Biofuels are best when they use waste from other processes, and agriculture and forestry residues (particularly from paper mills) already widely generate CHP. Specifically grown crops need water, pesticides and fertilisers, and harvesting them can lead to soil erosion.
Some crop residues must be left in place to protect land from erosion and to maintain organic carbon in the soil. In the US, the Department of Agriculture’s Renewable Energy Assessment Project is for example studying harvest rates for corn stover, and how much residue must be left to maintain soil quality. Similarly, clearing dead trees from forests may help to prevent forest fires, but also reduces biodiversity since many species depend on them. Crops like miscanthus and switch grass are also invasive species which can themselves reduce biodiversity.
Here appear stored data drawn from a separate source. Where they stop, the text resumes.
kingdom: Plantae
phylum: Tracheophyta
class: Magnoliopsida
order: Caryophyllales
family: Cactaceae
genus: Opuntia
One of the most serious potential problems is hardly discussed: successfully refining biofuels on a huge scale will need significant genetic engineering advances. We cannot know the effects of the inevitable release of genetically engineered enzymes, bacteria, fungi and algae into the wild without prior testing. Having many small start-ups involved in the R&D only multiplies the dangers. Biomass projects need honest risk and life cycle evaluations, but these cannot be left to individual companies. Whatever ‘the market’ is good at, it is not good at protecting the environment.